In the 1980s, Phelps was certified as a master catechist by the Rockford Diocese and later was awarded the Bishop O’Neill Award in Catechetics for
distinguished service to the Word of God in religious education programs.
In recent times, Phelps has served as a consultant and offered programs to faith-based professional organizations in more than a dozen cities across the nation. His newest book, The Catholic Vision for Leading Like Jesus, was published by Our Sunday Visitor Publishing in May 2009. [Information provided by The Observer Web site.]
Dr. Owen Phelps told The Rock River Times it was
that he even attended the luncheon at which he was honored.
One of the strangest things is, I had made an appointment to meet with someone else during that lunch period. … I had met a person who teaches Christian Leadership in South America,” Phelps said. “He was at a different convention, but we bumped into each other at a lunch counter, and…he started to talk with me, and it turned out that he did that work in South America, and the focus of my work for the past few years has been teaching Christian leadership. I’ve got a new book out called The Catholic Vision for Leading Like Jesus. Most of my professional work in the last few years has been as director of the Yeshua Catholic International Leadership Institute. So we thought, ‘Wow! What a providential encounter.’
Dr. Phelps recalled that Penny Wiegert had urged him to go to the luncheon honoring him without telling him why. He thought it was because she was being named president of the Catholic Press Association, and wanted him to be there to share the moment. He never guessed the actual purpose of the invitation until it happened.
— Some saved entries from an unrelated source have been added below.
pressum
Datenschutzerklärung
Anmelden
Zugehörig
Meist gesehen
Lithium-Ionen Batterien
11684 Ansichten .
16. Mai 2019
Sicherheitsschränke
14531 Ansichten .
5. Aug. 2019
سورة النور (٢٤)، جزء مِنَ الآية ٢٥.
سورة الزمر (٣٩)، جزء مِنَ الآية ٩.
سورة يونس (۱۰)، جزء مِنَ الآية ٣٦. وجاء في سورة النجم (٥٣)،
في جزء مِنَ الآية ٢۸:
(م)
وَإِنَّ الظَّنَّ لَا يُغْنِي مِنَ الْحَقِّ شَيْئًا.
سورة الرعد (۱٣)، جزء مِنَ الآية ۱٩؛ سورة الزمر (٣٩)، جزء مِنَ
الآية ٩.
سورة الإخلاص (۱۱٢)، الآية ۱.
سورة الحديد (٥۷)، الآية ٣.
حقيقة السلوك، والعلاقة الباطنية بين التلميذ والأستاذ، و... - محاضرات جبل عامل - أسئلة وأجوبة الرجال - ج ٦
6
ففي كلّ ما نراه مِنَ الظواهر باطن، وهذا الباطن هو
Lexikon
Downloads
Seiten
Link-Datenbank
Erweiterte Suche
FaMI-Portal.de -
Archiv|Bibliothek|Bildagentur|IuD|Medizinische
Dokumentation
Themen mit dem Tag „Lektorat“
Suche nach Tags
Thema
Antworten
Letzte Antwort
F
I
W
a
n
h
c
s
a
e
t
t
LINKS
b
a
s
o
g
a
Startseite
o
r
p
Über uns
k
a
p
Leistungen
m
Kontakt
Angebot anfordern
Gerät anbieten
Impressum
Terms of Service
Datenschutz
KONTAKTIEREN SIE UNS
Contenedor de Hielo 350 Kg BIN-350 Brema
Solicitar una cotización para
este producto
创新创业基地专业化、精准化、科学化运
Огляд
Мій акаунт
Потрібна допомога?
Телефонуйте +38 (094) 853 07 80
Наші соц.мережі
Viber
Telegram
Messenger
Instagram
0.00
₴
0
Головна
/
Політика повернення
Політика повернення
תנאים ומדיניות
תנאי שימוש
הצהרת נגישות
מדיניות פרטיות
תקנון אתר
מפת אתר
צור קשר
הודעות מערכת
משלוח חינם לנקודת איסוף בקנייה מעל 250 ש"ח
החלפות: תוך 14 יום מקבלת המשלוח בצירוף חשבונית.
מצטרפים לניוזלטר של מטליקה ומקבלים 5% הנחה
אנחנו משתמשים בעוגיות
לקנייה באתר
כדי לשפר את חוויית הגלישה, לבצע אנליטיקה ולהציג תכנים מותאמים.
With a touch of humor, Dr. Phelps told TRRT:
I was really lucky to receive the award this year because starting next year, the Academy is planning to give it to someone who really deserves it. When I heard my name called, I was completely shocked. Then, I saw my mug on the big screen and forgot how to breathe. I looked around the room and saw so many people so much more deserving than I will ever be. I still don’t understand it, but I’m grateful. Coming from my colleagues in Catholic communications, it means a lot to me.